# Crossed the Bar



## Billy1963 (Jan 4, 2006)

Friday 6th Janaury 2006 Eddie Sands age 84 (Dormanstown/Redcar MNA Branch)"crossed the bar" In WWII Eddie survived the sinking of the SS Fellside, 3,509grt (Connell & Grace) sunk by U-43 on the 17th July 1940 with the loss of 12 of his shipmates. On the 12th February 1941 Eddie was one of only three survivors picked up from the SS Warlaby, 4,876grt, (Ropner Shipping Co.) which was attacked and sunk by the German heavy cruiser Admiral Hipper. He eventually went on to serve at sea for 35 years. Eddie was one of the main inspirations I had for the Ropner Navy Memorial which was unveiled in October 2005 in Stockton's Ropner Park. He will be sadly missed. Reunited with old shipmates. His funeral will take place on Wednesday 18th January at Recar St Peter's Church at 1.30pm followed by internment at Redcar Cemetery


----------



## benjidog (Oct 27, 2005)

From what you say Eddie had a long, eventful and charmed life. That and to be missed by those he left behind is memorial enough.
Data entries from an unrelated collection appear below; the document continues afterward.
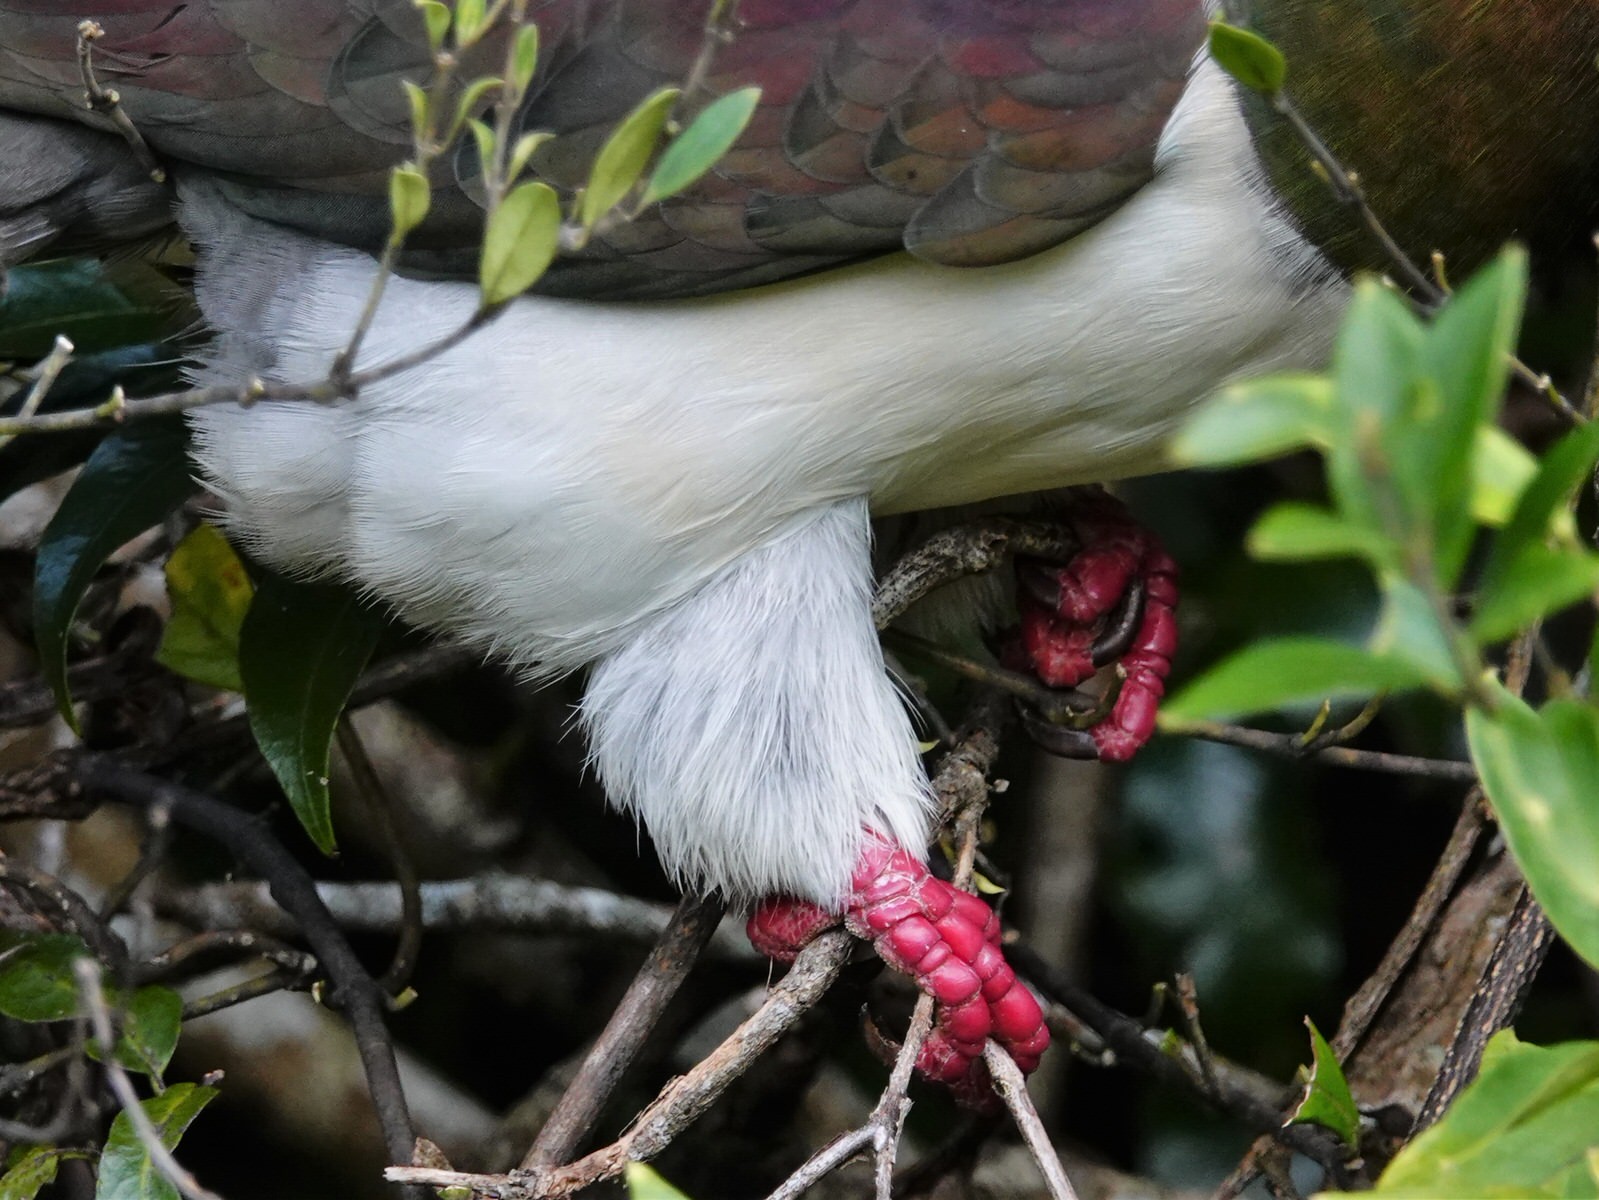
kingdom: Animalia
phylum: Chordata
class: Aves
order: Columbiformes
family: Columbidae
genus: Hemiphaga
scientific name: Hemiphaga novaeseelandiae
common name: New zealand pigeon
Condolences to his friends and relations. 

May he rest in peace!


----------



## billyboy (Jul 6, 2005)

May god rest him in peace in heaven, he has already experienced hell right here on earth.


----------



## edward (Dec 3, 2005)

that generation suffered but that is what made this country and the free world what it is to day (free and just) but we still have to keep our guard up god bless him and that generation who gave so much.regards .edward.


----------



## tell (Feb 12, 2005)

*salt of the earth*

Truly an old salt God be with him, I'm proud to have been in the same navy as him Tell


----------